(The Center Square) – The Los Angeles Homeless Services Authority plans to issue layoff notices Thursday to 284 employees.
LAHSA has already notified its union, Service Employees International Union Local 721, as well as the Los Angeles County Board of Supervisors, Los Angeles Mayor Karen Bass and the state of California. That notification is designed to comply with the federal Worker Adjustment and Retraining Notification Act.
Of the employees being laid off, 216 are union-represented. The remaining 68 are non-represented staff. Their final day of employment is scheduled for June 30, although that could be extended in June when the city of Los Angeles’ budget is finalized.
When asked for comment, LAHSA provided The Center Square with a press release stating that layoff notices are the result of Los Angeles County’s decision to establish a new County Department of Homeless Services and Housing. This will result in a restructuring of LAHSA, which was jointly funded by the city of Los Angeles and the county until the latter pulled its money in April 2025 following the agency’s failed audits.
Interim CEO Gita O’Neill thanked employees for their “unwavering dedication” and hard work.
“Our staff has been the driving force behind the historic reductions in street homelessness we’ve seen over the past two years,” said O’Neill in the press release. “Though our agency’s structure is changing, the monumental impact of their work — housing nearly 80,000 people over three years — speaks for itself.”
Not everyone is a fan of LAHSA.
Susan Shelley, vice president of communications for the Los Angeles-based Howard Jarvis Taxpayers Association, said the layoffs are long overdue.
“The Los Angeles Homeless Services Authority has been failing for a long time. And the county has now pulled its funding, something like $300 million a year, and so how many different agencies are there going to be?” Shelley told The Center Square. “The county is setting up its own agency to do homelessness services, and yet LAHSA continues, so how many different bureaucracies should Los Angeles pay to work on the same problem?”

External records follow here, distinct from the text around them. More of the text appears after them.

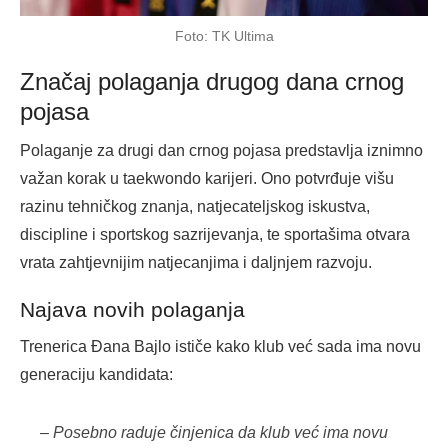
Foto: TK Ultima
Značaj polaganja drugog dana crnog
pojasa
Polaganje za drugi dan crnog pojasa predstavlja iznimno
važan korak u taekwondo karijeri. Ono potvrđuje višu
razinu tehničkog znanja, natjecateljskog iskustva,
discipline i sportskog sazrijevanja, te sportašima otvara
vrata zahtjevnijim natjecanjima i daljnjem razvoju.
Najava novih polaganja
Trenerica Đana Bajlo ističe kako klub već sada ima novu
generaciju kandidata:
– Posebno raduje činjenica da klub već ima novu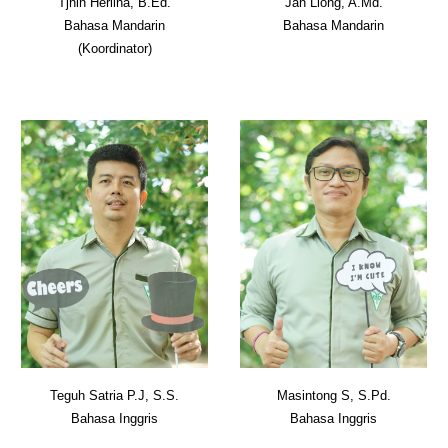
Tjhin Herlina, B.Ed.
Jan Liong, A.Md.
Bahasa Mandarin
Bahasa Mandarin
(Koordinator)
Teguh Satria P.J, S.
S.
Masintong S, S.Pd.
Bahasa Inggris
Bahasa Inggris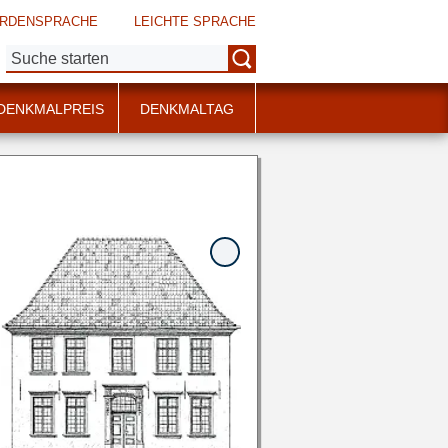
RDENSPRACHE
LEICHTE SPRACHE
Suche:
DENKMALPREIS
DENKMALTAG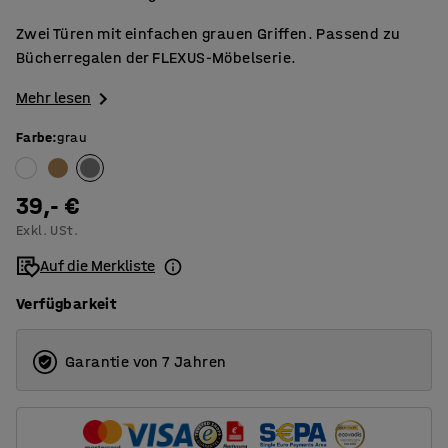
Zwei Türen mit einfachen grauen Griffen. Passend zu
Bücherregalen der FLEXUS-Möbelserie.
Mehr lesen
Farbe
:
grau
39,- €
Exkl. USt.
Auf die Merkliste
Verfügbarkeit
Garantie von 7 Jahren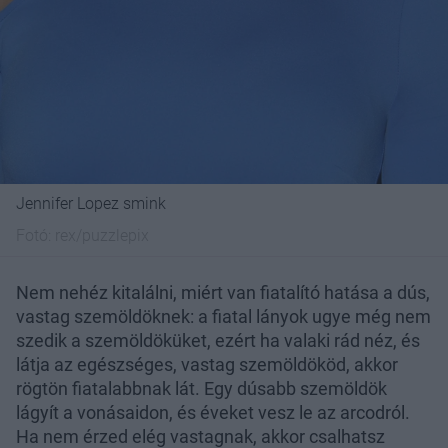
Jennifer Lopez smink
Fotó:
rex/puzzlepix
Nem nehéz kitalálni, miért van fiatalító hatása a dús,
vastag szemöldöknek: a fiatal lányok ugye még nem
szedik a szemöldöküket, ezért ha valaki rád néz, és
látja az egészséges, vastag szemöldököd, akkor
rögtön fiatalabbnak lát. Egy dúsabb szemöldök
lágyít a vonásaidon, és éveket vesz le az arcodról.
Ha nem érzed elég vastagnak, akkor csalhatsz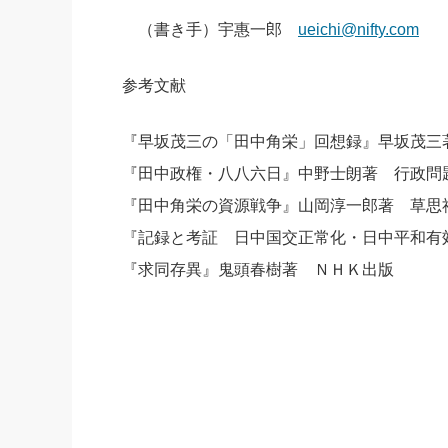
（書き手）宇惠一郎
ueichi@nifty.com
参考文献
『早坂茂三の「田中角栄」回想録』早坂茂三
『田中政権・八八六日』中野士朗著 行政問
『田中角栄の資源戦争』山岡淳一郎著 草思
『記録と考証 日中国交正常化・日中平和有
『求同存異』鬼頭春樹著 ＮＨＫ出版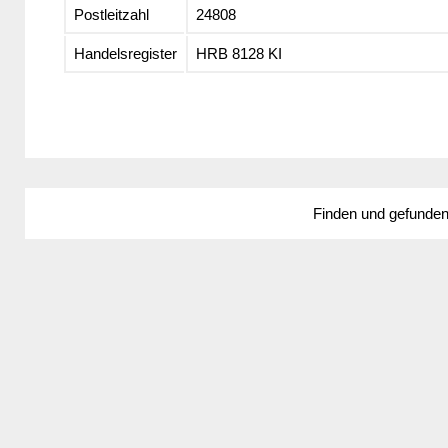
Postleitzahl
24808
Handelsregister
HRB 8128 KI
Finden und gefunde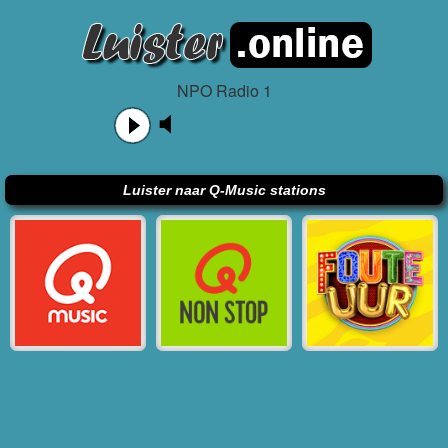
NPO Radio 1
Luister naar Q-Music stations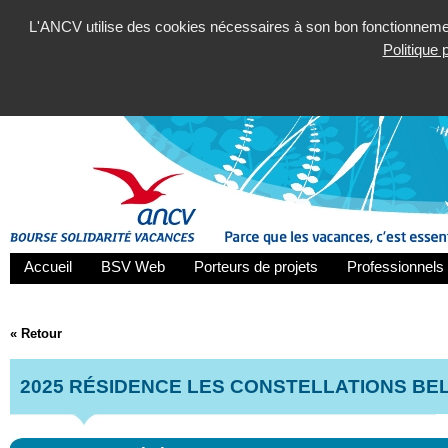
L'ANCV utilise des cookies nécessaires à son bon fonctionnement
Politique
Accueil
BSV Web
Porteurs de projets
Professionnels 
« Retour
2025 RÉSIDENCE LES CONSTELLATIONS BE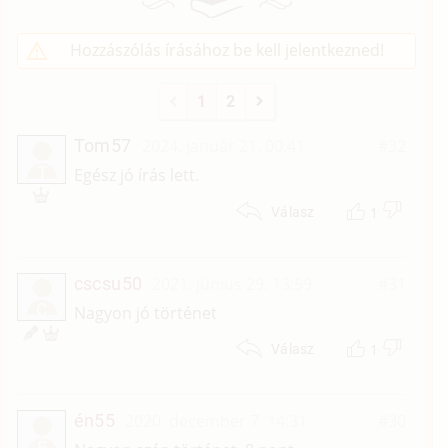
Hozzászólás írásához be kell jelentkezned!
1
2
Tom57
2024. január 21. 00:41
#32
T
Egész jó írás lett.
1
Válasz
cscsu50
2021. június 29. 13:59
#31
C
Nagyon jó történet
1
Válasz
én55
2020. december 7. 14:31
#30
É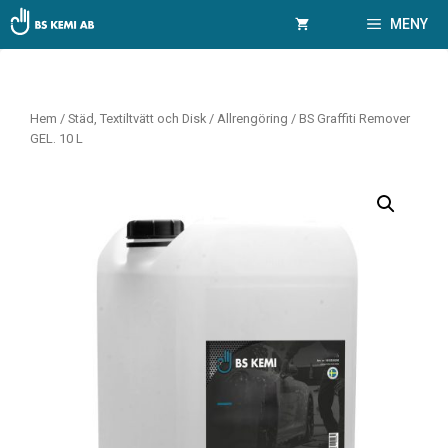
Hoppa
MENY
till
innehåll
Hem
/
Städ, Textiltvätt och Disk
/
Allrengöring
/ BS Graffiti Remover
GEL. 10 L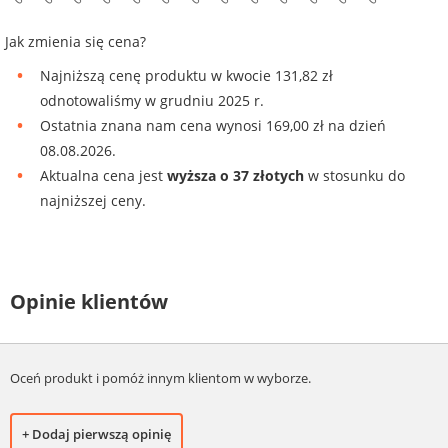
Jak zmienia się cena?
Najniższą cenę produktu w kwocie 131,82 zł
odnotowaliśmy w grudniu 2025 r.
Ostatnia znana nam cena wynosi 169,00 zł na dzień
08.08.2026.
Aktualna cena jest
wyższa o 37 złotych
w stosunku do
najniższej ceny.
Opinie klientów
Oceń produkt i pomóż innym klientom w wyborze.
+ Dodaj pierwszą opinię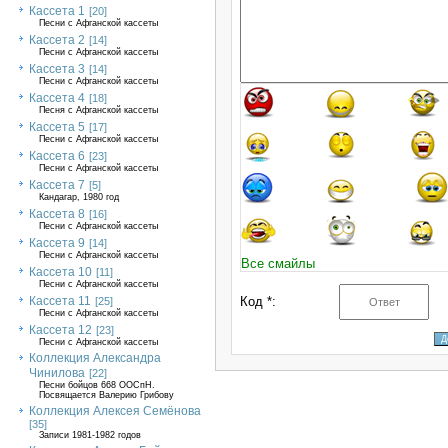
Кассета 1
[20]
Песни с Афганской кассеты
Кассета 2
[14]
Песни с Афганской кассеты
Кассета 3
[14]
Песни с Афганской кассеты
Кассета 4
[18]
Песня с Афганской кассеты
Кассета 5
[17]
Песни с Афганской кассеты
Кассета 6
[23]
Песни с Афганской кассеты
Кассета 7
[5]
Кандагар, 1980 год
Кассета 8
[16]
Песни с Афганской кассеты
Кассета 9
[14]
Песни с Афганской кассеты
Все смайлы
Кассета 10
[11]
Песни с Афганской кассеты
Кассета 11
Код *:
[25]
Песни с Афганской кассеты
Кассета 12
[23]
Песни с Афганской кассеты
Коллекция Александра
Чинилова
[22]
Песни бойцов 668 ООСпН.
Посвящается Валерию Грибову
Коллекция Алексея Семёнова
[35]
Записи 1981-1982 годов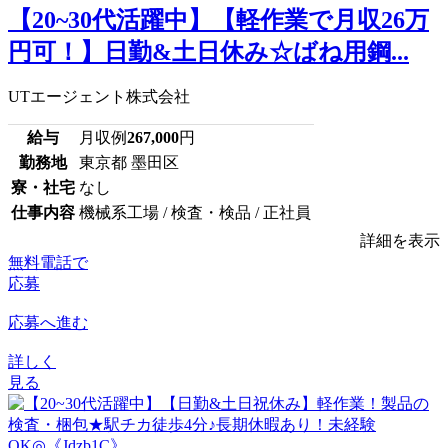
【20~30代活躍中】【軽作業で月収26万
円可！】日勤&土日休み☆ばね用鋼...
UTエージェント株式会社
給与
月収例
267,000
円
勤務地
東京都 墨田区
寮・社宅
なし
仕事内容
機械系工場 / 検査・検品 / 正社員
詳細を表示
無料電話で
応募
応募へ進む
詳しく
見る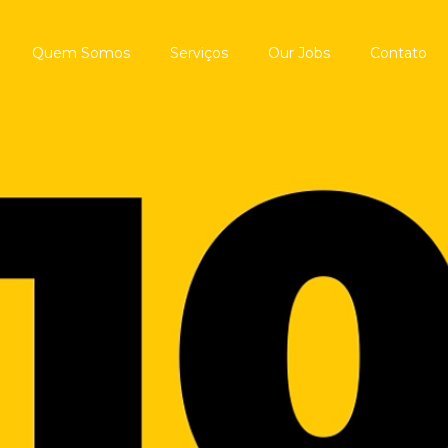
Quem Somos
Serviços
Our Jobs
Contato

Shelley added that the city of Los Angeles is also in the business of managing homelessness, housing and services.
“The mayor has her own program, her own bureaucracy, so that’s three. And in the county and city governments, there’s a housing agency, there’s mental health services. There’s so much duplicative effort,” said Shelley. “Why do we even need LAHSA at all?”

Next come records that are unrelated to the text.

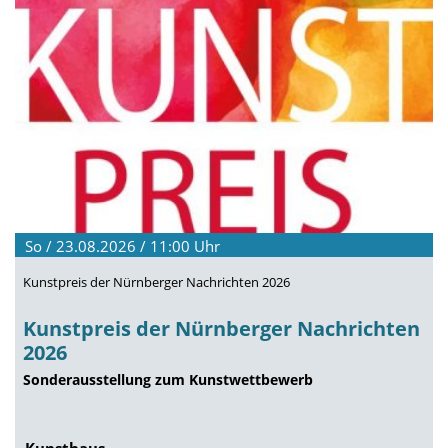
So / 23.08.2026 / 11:00
Uhr
Kunstpreis der Nürnberger Nachrichten 2026
Kunstpreis der Nürnberger Nachrichten
2026
Sonderausstellung zum Kunstwettbewerb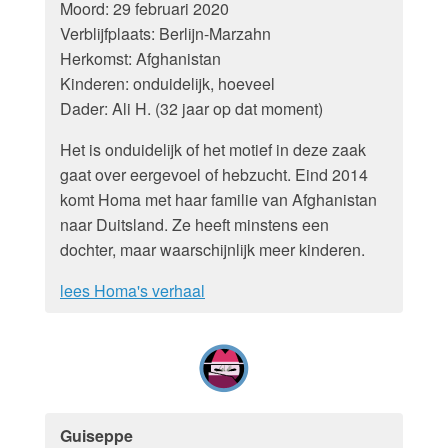
Moord: 29 februari 2020
Verblijfplaats: Berlijn-Marzahn
Herkomst: Afghanistan
Kinderen: onduidelijk, hoeveel
Dader: Ali H. (32 jaar op dat moment)
Het is onduidelijk of het motief in deze zaak
gaat over eergevoel of hebzucht. Eind 2014
komt Homa met haar familie van Afghanistan
naar Duitsland. Ze heeft minstens een
dochter, maar waarschijnlijk meer kinderen.
lees Homa's verhaal
Guiseppe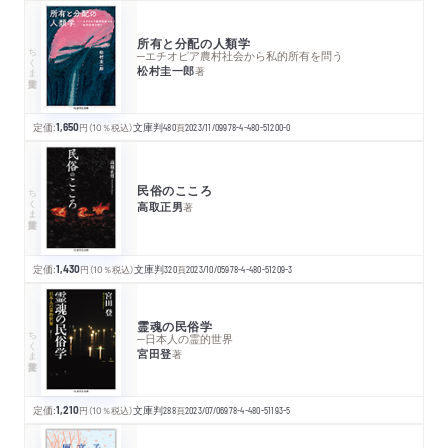
所有と分配の人類学
ちくま学芸文庫
─エチオピア農村社会から私的所有を問う
松村圭一郎
著
定価:
1,650
円
（10％税込）
文庫判
480
頁
2023/11/09
978-4-480-51200-0
民俗のこころ
ちくま学芸文庫
高取正男
著
定価:
1,430
円
（10％税込）
文庫判
320
頁
2023/10/05
978-4-480-51209-3
霊魂の民俗学
ちくま学芸文庫
─日本人の霊的世界
宮田登
著
定価:
1,210
円
（10％税込）
文庫判
288
頁
2023/07/06
978-4-480-51193-5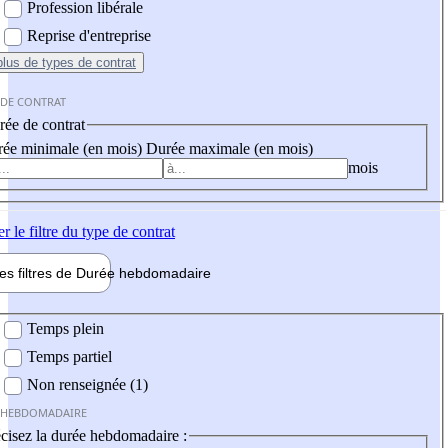
Profession libérale
Reprise d'entreprise
plus
de types de contrat
 DE CONTRAT
ée de contrat
ée minimale (en mois)
Durée maximale (en mois)
mois
er
le filtre du type de contrat
les filtres de
Durée hebdo
madaire
 hebdomadaire
Temps plein
Temps partiel
Non renseignée (1)
 HEBDOMADAIRE
cisez la durée hebdomadaire :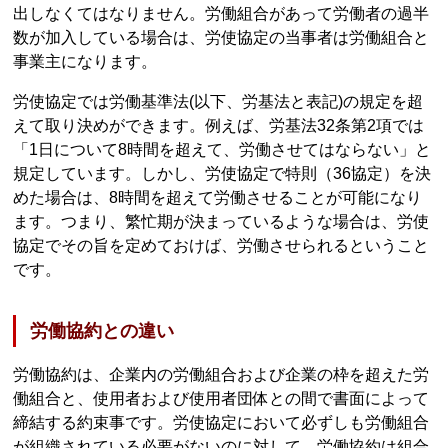
出しなくてはなりません。労働組合があって労働者の過半
数が加入している場合は、労使協定の当事者は労働組合と
事業主になります。
労使協定では労働基準法(以下、労基法と表記)の規定を超
えて取り決めができます。例えば、労基法32条第2項では
「1日について8時間を超えて、労働させてはならない」と
規定しています。しかし、労使協定で特則（36協定）を決
めた場合は、8時間を超えて労働させることが可能になり
ます。つまり、繁忙期が決まっているような場合は、労使
協定でその旨を定めておけば、労働させられるということ
です。
労働協約との違い
労働協約は、企業内の労働組合および企業の枠を超えた労
働組合と、使用者および使用者団体との間で書面によって
締結する約束事です。労使協定において必ずしも労働組合
が組織されている必要がないのに対して、労働協約は組合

Shelley said it is possible that people being laid off could possibly be rehired for the county office, but she still questions whether Los Angeles needs so many layers of bureaucracy and salaries to “fail to address the problem” of homelessness.

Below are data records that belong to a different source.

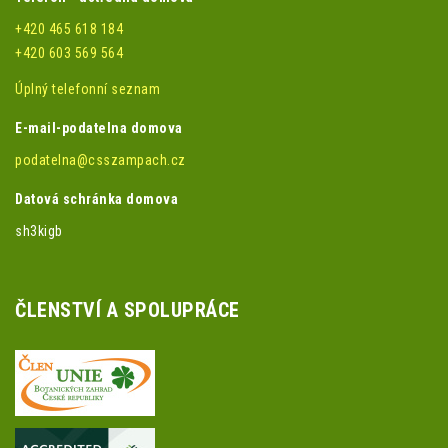
+420 465 618 184
+420 603 569 564
Úplný telefonní seznam
E-mail-podatelna domova
podatelna@csszampach.cz
Datová schránka domova
sh3kigb
ČLENSTVÍ A SPOLUPRÁCE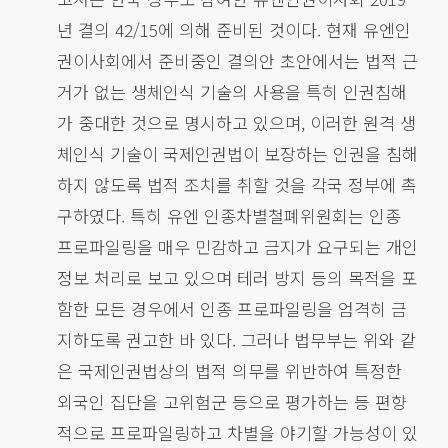
년 결의 42/15에 의해 준비된 것이다. 현재 유엔인
권이사회에서 준비중인 결의안 초안에서는 법적 근
거가 없는 생체인식 기술의 사용을 특히 인권침해
가 중대한 것으로 명시하고 있으며, 이러한 원격 생
체인식 기술이 국제인권법이 보장하는 인권을 침해
하지 않도록 법적 조치를 취할 것을 각국 정부에 촉
구하였다. 특히 유엔 인종차별철폐위원회는 인종
프로파일링을 매우 민감하고 금지가 요구되는 개인
정보 처리로 보고 있으며 테러 방지 등의 목적을 포
함한 모든 경우에서 인종 프로파일링을 엄격히 금
지하도록 권고한 바 있다. 그러나 법무부는 위와 같
은 국제인권법상의 법적 의무를 위반하여 특정한
외국인 집단을 고위험군 등으로 평가하는 등 편향
적으로 프로파일링하고 차별을 야기할 가능성이 있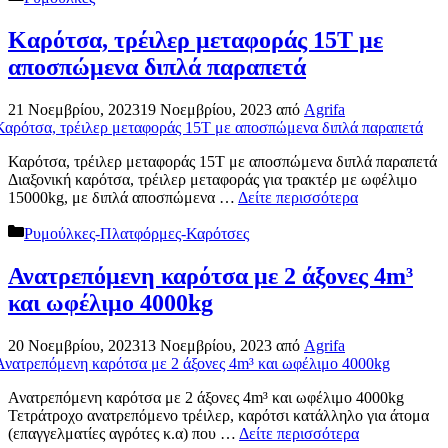
Καρότσα, τρέιλερ μεταφοράς 15Τ με
αποσπώμενα διπλά παραπετά
21 Νοεμβρίου, 2023
19 Νοεμβρίου, 2023
από
Agrifa
Καρότσα, τρέιλερ μεταφοράς 15Τ με αποσπώμενα διπλά παραπετά
Διαξονική καρότσα, τρέιλερ μεταφοράς για τρακτέρ με ωφέλιμο
15000kg, με διπλά αποσπώμενα …
Δείτε περισσότερα
Κατηγορίες
Ρυμούλκες-Πλατφόρμες-Καρότσες
Ανατρεπόμενη καρότσα με 2 άξονες 4m³
και ωφέλιμο 4000kg
20 Νοεμβρίου, 2023
13 Νοεμβρίου, 2023
από
Agrifa
Ανατρεπόμενη καρότσα με 2 άξονες 4m³ και ωφέλιμο 4000kg
Τετράτροχο ανατρεπόμενο τρέιλερ, καρότσι κατάλληλο για άτομα
(επαγγελματίες αγρότες κ.α) που …
Δείτε περισσότερα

“It’s a huge bureaucracy paying a lot of executive salaries to be director of and administrator of, and the people on the street are not necessarily seeing the money or the help,” she said.
LAHSA was created in 1993.
In its press release, LAHSA said that it has been achieving several historic milestones including two consecutive years of overall reductions in homelessness. LAHSA also claimed a 14% countywide reduction in street homelessness and an 18% drop in street homelessness within the city limits.